> [WORK INSTRUCTIONS] Filter these records by the string "time", copying each line that holds it.

> [TASK MATERIAL]

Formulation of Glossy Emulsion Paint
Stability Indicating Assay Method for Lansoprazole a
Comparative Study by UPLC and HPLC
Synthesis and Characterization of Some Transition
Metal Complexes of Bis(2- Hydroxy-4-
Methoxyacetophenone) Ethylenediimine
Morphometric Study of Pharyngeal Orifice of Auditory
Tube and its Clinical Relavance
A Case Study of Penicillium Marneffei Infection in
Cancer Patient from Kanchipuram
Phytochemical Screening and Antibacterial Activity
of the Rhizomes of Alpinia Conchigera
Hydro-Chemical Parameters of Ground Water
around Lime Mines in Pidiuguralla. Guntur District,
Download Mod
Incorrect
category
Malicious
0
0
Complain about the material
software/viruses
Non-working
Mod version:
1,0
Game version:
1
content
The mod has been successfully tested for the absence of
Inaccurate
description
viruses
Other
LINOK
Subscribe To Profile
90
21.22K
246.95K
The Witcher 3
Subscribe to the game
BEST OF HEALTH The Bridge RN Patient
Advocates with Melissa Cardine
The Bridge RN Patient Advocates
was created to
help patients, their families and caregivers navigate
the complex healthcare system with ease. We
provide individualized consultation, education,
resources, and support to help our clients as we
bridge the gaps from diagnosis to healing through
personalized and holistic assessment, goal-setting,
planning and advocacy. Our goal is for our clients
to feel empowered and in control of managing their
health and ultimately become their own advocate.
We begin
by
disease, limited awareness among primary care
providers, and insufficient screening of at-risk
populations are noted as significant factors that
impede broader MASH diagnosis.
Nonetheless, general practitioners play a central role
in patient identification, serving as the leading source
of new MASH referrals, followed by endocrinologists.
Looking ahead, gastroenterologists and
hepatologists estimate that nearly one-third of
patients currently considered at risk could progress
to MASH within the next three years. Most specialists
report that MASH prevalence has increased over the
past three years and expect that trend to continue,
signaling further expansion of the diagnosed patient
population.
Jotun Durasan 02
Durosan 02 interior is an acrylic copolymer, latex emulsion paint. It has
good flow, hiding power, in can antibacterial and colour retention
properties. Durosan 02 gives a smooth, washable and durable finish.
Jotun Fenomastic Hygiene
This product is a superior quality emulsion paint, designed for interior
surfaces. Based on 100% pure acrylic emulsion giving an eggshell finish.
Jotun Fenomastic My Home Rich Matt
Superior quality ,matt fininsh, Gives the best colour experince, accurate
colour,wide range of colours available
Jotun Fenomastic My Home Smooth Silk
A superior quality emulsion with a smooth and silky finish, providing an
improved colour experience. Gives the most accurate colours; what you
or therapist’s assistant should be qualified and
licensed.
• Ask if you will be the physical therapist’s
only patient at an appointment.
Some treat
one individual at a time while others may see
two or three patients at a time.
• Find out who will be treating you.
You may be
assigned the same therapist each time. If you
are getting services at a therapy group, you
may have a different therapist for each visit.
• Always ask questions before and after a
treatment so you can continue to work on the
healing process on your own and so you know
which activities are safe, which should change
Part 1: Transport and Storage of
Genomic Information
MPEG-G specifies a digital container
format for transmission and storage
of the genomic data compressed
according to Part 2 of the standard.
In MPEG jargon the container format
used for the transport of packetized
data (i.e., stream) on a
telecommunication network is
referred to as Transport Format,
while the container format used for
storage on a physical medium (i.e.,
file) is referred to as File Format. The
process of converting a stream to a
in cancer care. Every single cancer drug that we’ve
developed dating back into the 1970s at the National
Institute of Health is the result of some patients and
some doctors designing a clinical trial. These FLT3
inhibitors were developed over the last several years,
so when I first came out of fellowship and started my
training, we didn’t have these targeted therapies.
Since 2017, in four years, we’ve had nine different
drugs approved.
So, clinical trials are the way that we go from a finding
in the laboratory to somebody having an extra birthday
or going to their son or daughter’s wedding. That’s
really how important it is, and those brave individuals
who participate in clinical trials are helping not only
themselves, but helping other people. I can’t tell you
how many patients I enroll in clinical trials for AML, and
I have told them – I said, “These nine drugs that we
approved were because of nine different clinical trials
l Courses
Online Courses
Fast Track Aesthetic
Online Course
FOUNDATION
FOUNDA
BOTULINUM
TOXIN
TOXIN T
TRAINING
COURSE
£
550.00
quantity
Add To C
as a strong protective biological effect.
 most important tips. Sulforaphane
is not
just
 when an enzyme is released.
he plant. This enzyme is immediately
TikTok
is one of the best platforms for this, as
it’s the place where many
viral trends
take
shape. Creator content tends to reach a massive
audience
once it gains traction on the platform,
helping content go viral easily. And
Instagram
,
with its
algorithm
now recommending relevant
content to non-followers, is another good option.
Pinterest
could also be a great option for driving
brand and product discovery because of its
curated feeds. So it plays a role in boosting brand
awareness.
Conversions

> [RESULT]
one individual at a time while others may see
two or three patients at a time.
assigned the same therapist each time. If you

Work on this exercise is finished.